Finding that the mutations had a longer history than that which causes dystonia, Dr. Risch also noted that the disease is not restricted to the Jewish population. "We dated one mutation to the period of time that the Ashkenazi population probably first coalesced as a distinct group, 1,100 or 1,200 years ago," Dr. Risch said. "We also have evidence that the other mutation actually predates the formation of the Ashkenazi Jews because it exists in non-Jews also. It has a reasonable frequency in the Portuguese community and exists in many Caucasian groups."

To Dr. Risch, these facts place the antecedents of today's Ashkenazi Jewish population in Central Europe, and not Khazaria, during the Middle Ages. "My interpretation is that this evidence is more in line with the founding of the Ashkenazi population in Central Europe," he said. "The Khazar contribution to the Ashkenazi gene pool is probably not that significant."

Dr. Harry Ostrer, a researcher in the Department of Genetics at New York University Medical School, contends that the Ashkenazi Jewish population is undoubtedly closer to other Jewish populations, at least genetically, than it is to non-Jewish groups outside the Middle East. In a June study of Y-chromosome haplotypes, or genetic markers transmitted on the male line, Dr. Ostrer and a team of researchers concluded, "Despite their long-term residence in different countries and isolation from one another, most Jewish populations [are] not significantly different from one another at the genetic level."

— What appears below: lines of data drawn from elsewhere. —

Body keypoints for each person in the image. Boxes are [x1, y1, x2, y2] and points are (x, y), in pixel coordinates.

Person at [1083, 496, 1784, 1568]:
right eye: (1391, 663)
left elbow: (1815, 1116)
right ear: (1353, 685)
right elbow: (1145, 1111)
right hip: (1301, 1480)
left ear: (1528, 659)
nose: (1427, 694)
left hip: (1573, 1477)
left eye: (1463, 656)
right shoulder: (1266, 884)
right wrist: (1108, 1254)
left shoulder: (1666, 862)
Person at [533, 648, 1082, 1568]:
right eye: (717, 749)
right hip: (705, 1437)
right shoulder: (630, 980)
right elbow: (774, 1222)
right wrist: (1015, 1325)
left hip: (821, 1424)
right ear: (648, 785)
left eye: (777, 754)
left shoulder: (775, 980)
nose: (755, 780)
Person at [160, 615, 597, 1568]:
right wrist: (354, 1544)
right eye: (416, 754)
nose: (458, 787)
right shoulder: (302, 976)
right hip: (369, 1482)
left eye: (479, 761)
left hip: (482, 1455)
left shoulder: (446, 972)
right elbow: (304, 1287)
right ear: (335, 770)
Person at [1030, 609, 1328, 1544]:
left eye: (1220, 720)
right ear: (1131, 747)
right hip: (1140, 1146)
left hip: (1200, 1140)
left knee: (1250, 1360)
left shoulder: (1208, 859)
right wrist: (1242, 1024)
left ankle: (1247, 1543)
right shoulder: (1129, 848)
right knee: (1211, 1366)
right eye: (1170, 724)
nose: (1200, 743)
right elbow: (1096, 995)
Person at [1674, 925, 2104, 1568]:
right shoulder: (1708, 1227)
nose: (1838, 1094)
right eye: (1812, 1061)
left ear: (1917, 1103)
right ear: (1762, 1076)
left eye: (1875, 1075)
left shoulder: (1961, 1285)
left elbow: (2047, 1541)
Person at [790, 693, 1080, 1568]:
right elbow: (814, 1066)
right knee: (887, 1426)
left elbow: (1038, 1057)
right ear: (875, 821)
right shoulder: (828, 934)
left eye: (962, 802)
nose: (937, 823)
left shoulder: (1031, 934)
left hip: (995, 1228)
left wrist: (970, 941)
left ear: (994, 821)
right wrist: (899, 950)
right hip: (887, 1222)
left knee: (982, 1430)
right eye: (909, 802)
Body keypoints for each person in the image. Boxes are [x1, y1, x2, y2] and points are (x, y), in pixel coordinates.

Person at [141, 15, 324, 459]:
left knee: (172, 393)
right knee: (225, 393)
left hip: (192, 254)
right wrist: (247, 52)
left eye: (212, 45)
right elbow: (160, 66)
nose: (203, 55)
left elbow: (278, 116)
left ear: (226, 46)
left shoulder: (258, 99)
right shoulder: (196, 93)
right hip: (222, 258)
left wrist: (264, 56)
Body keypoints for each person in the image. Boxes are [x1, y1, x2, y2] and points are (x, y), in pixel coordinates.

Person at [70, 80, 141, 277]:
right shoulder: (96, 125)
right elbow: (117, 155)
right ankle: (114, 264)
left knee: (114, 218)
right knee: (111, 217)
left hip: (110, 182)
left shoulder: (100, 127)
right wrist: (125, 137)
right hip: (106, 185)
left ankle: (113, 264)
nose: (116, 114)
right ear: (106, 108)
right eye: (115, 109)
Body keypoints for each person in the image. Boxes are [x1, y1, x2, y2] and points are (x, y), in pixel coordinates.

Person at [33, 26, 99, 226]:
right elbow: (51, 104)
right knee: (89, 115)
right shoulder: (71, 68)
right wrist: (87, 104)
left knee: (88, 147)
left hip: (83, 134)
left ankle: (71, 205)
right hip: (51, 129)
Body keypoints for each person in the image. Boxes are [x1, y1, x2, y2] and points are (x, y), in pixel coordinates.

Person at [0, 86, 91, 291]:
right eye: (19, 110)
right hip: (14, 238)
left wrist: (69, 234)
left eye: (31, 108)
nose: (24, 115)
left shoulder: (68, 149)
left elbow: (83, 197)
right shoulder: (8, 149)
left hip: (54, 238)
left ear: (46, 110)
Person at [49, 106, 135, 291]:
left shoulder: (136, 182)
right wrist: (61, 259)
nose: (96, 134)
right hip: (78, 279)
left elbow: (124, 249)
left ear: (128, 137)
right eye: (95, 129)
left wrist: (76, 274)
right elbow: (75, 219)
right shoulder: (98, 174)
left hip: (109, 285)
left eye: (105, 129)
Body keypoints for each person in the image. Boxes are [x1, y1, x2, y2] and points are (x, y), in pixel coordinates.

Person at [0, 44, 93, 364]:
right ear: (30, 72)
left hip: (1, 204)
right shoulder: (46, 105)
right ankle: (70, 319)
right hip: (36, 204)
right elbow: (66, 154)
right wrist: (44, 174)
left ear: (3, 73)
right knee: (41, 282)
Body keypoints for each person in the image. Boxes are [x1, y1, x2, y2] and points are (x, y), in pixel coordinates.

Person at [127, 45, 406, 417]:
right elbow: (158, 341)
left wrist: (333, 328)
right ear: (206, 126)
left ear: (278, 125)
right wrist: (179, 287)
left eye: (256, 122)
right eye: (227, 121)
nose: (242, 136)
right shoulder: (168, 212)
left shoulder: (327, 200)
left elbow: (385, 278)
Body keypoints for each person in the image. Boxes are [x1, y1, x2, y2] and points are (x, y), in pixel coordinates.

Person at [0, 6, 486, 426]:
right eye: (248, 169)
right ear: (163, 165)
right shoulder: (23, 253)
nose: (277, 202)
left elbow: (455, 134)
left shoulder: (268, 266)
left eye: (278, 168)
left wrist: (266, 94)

Another finding of Dr. Ostrer's study is that while the Ashkenazi Jews are not very close genetically to European gentiles, they are genetically close to some Arab groups. Reinforcing this evidence is a study by Aravinda Chakravarti, director of the McKusick-Nathans Institute of Genetic Medicine at Johns Hopkins University, who found that a certain genetic mutation causing deafness, DFNB1, affects Jews, Palestinians and other groups of the Mediterranean. Recognizing the historical ramifications of this study, Dr. Ostrer pointed out that Jews and Palestinians probably had common ancestors not so long ago. "It's commonly believed among historians that many of the people that became Palestinian Arabs were once Jewish," he said.

The researcher went on to underscore the social irony of such a situation. "The Arabs don't happen to 'remember' that anymore," he said, pointing to the hostilities of Arab groups toward Israel. He was also able, however, to see the situation from the opposite perspective. "Conversely, maybe if the Israelis 'remembered' [that the Arabs used to be Jews], they'd be nicer to them."